She lives and works in Belgrade.

== Journalistic career ==
She began her career as a journalist at the age of 19. After graduating from the BK School of Journalism, Tatalović stayed on to work as a volunteer at BK, where she went from being a street reporter in the morning program to an accredited journalist at the United Nations headquarters in New York City. In an interview, she said that it was while working at BK that she learned everything she knows about journalism. According to her own words, she has no role models in journalism, but she was "lucky" to have had Aleksandar Tijanić, Srđan Đurić, Bojana Lekić, Milomir Marić, Olja Milošević, Igor Šanjević as her editors, from whom she learned a lot.

In 2006, she moved from BK to Fox and worked in almost all editorial departments there. As a reporter for the news program, she reported from legislative sessions of the National Assembly, and she gained recognition by asking her interlocutors very direct questions. She was a contributor to the show Veče sa Ivanom Ivanovićem and many of the questions that Ivan Ivanović asked his guests on the show were written by Žaklina Tatalović.

In 2018, when Fox was transformed into Prva Srpska Televizija, Tatalović disagreed with the new editorial policy and she decided to leave that house after 12 years and move to N1, where she still works today as a journalist in the news department.

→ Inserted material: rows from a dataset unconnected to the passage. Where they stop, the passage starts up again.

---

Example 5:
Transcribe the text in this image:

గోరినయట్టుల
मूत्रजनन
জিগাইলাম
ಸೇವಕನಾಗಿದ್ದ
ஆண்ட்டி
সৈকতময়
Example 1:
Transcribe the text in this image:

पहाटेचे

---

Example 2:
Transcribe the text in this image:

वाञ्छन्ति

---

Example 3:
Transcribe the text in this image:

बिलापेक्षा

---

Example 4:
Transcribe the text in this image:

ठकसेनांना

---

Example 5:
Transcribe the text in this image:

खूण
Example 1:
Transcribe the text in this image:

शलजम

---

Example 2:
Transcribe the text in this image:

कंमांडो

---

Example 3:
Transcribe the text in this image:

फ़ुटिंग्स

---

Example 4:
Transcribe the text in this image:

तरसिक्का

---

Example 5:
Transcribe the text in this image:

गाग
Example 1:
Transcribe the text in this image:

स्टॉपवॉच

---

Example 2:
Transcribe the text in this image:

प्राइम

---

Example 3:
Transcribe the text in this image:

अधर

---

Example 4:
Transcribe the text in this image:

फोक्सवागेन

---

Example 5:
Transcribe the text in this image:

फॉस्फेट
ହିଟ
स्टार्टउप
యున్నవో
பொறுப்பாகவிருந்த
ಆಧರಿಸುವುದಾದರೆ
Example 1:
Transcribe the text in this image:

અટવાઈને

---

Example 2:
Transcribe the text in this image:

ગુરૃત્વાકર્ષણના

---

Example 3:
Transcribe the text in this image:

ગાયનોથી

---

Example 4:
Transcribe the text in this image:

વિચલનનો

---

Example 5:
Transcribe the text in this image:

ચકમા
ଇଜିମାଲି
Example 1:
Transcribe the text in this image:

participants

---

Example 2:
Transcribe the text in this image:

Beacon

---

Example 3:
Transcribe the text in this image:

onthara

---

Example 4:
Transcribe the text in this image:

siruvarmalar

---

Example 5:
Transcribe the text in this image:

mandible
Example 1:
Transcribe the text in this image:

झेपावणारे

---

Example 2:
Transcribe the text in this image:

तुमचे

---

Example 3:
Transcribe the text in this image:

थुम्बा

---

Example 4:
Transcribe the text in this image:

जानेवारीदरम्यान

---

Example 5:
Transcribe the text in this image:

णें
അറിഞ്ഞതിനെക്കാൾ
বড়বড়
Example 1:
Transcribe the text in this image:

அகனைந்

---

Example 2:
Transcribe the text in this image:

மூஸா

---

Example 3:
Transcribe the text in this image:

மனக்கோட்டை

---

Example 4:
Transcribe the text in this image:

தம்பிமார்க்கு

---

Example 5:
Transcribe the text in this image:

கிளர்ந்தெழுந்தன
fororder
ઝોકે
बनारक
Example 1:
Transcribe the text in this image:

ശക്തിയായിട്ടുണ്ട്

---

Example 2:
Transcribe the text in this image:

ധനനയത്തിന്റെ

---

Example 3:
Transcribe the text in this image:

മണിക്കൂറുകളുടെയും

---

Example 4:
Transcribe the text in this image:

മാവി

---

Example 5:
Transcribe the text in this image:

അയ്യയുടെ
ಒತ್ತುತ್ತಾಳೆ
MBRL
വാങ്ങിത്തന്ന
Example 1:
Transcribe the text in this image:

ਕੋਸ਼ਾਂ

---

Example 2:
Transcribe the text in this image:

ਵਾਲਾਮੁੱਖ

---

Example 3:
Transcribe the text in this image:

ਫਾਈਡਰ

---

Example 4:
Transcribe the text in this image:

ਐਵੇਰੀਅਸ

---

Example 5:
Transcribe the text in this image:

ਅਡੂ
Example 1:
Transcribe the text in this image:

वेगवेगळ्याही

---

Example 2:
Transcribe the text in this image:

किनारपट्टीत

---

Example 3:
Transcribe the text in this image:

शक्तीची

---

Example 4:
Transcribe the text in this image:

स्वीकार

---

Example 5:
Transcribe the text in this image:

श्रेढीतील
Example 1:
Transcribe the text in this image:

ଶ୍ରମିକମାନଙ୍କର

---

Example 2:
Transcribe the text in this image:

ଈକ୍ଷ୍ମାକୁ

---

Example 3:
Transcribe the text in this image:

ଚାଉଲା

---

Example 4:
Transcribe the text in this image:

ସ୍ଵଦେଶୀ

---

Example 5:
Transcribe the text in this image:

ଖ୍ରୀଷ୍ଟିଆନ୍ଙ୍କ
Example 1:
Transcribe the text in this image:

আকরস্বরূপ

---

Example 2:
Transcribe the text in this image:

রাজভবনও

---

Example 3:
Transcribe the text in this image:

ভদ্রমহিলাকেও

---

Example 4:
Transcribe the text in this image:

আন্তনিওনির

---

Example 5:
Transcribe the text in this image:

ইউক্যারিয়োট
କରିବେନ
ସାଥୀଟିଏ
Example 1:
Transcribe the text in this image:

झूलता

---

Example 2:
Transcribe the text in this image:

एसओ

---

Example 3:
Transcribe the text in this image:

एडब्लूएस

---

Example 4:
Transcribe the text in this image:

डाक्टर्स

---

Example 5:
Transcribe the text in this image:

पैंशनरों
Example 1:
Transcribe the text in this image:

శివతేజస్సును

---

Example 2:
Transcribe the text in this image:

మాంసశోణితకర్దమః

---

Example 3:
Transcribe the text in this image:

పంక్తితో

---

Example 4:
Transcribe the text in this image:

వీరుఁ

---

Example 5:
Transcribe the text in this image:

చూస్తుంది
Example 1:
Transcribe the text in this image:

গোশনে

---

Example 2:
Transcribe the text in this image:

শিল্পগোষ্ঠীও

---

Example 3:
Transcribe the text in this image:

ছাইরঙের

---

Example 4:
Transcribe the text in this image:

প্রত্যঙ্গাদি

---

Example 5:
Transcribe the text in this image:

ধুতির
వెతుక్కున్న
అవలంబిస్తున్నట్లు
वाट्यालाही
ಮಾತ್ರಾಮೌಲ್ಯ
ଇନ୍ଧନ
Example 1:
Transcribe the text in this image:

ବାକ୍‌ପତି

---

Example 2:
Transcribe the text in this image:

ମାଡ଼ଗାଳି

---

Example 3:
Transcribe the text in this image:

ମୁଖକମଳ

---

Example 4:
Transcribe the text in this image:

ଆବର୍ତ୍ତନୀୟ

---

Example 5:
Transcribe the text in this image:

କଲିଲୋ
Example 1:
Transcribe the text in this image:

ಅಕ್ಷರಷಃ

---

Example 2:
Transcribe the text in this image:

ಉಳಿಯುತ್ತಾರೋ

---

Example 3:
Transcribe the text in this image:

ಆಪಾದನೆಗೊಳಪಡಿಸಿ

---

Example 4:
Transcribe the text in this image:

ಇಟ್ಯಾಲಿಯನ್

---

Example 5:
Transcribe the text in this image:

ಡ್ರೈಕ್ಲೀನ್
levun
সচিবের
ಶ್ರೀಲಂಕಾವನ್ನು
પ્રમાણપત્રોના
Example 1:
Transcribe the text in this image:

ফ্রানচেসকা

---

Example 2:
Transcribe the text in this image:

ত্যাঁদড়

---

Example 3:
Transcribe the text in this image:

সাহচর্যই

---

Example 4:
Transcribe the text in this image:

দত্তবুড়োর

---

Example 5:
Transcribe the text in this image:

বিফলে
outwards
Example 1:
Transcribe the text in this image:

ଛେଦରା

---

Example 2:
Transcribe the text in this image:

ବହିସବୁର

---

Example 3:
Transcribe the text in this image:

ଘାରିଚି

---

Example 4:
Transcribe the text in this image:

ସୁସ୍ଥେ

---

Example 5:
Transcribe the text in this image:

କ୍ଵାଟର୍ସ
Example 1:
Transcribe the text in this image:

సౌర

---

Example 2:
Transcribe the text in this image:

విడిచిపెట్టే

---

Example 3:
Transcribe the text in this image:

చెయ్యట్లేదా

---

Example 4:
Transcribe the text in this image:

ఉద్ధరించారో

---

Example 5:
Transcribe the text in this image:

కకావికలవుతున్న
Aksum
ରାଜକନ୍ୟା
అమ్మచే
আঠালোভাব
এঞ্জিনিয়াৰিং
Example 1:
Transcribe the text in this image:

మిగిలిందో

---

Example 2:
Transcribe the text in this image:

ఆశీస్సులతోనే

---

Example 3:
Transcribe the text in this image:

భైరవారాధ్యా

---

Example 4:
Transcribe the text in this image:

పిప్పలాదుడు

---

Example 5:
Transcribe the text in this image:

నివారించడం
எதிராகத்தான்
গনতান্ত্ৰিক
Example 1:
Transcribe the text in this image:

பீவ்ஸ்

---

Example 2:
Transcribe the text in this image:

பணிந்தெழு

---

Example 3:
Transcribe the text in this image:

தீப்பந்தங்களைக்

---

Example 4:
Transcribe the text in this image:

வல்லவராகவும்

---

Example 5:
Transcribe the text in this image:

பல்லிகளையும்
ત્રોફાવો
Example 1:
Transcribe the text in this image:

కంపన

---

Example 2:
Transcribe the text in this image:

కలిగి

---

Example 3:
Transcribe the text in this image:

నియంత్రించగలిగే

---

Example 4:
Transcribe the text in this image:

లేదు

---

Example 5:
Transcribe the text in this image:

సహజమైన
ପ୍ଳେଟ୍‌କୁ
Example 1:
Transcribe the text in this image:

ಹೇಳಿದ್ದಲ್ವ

She advocates for objective journalism and direct access to interlocutors. She raised topics, namely scandals and criticisms directed against the ruling coalition gathered around the Serbian Progressive Party. Due to her approach at press conferences, which he characterized as impolite, President of Serbia Aleksandar Vučić stated that she "deserved to be kicked out of the press conference a long time ago".

She is often the target of inappropriate comments, insults by pro-regime tabloids, media and dissenters and she also received direct threats.

Žaklina Tatalović appears as herself in the 13th episode of season 2 of the series Marked in the Racket.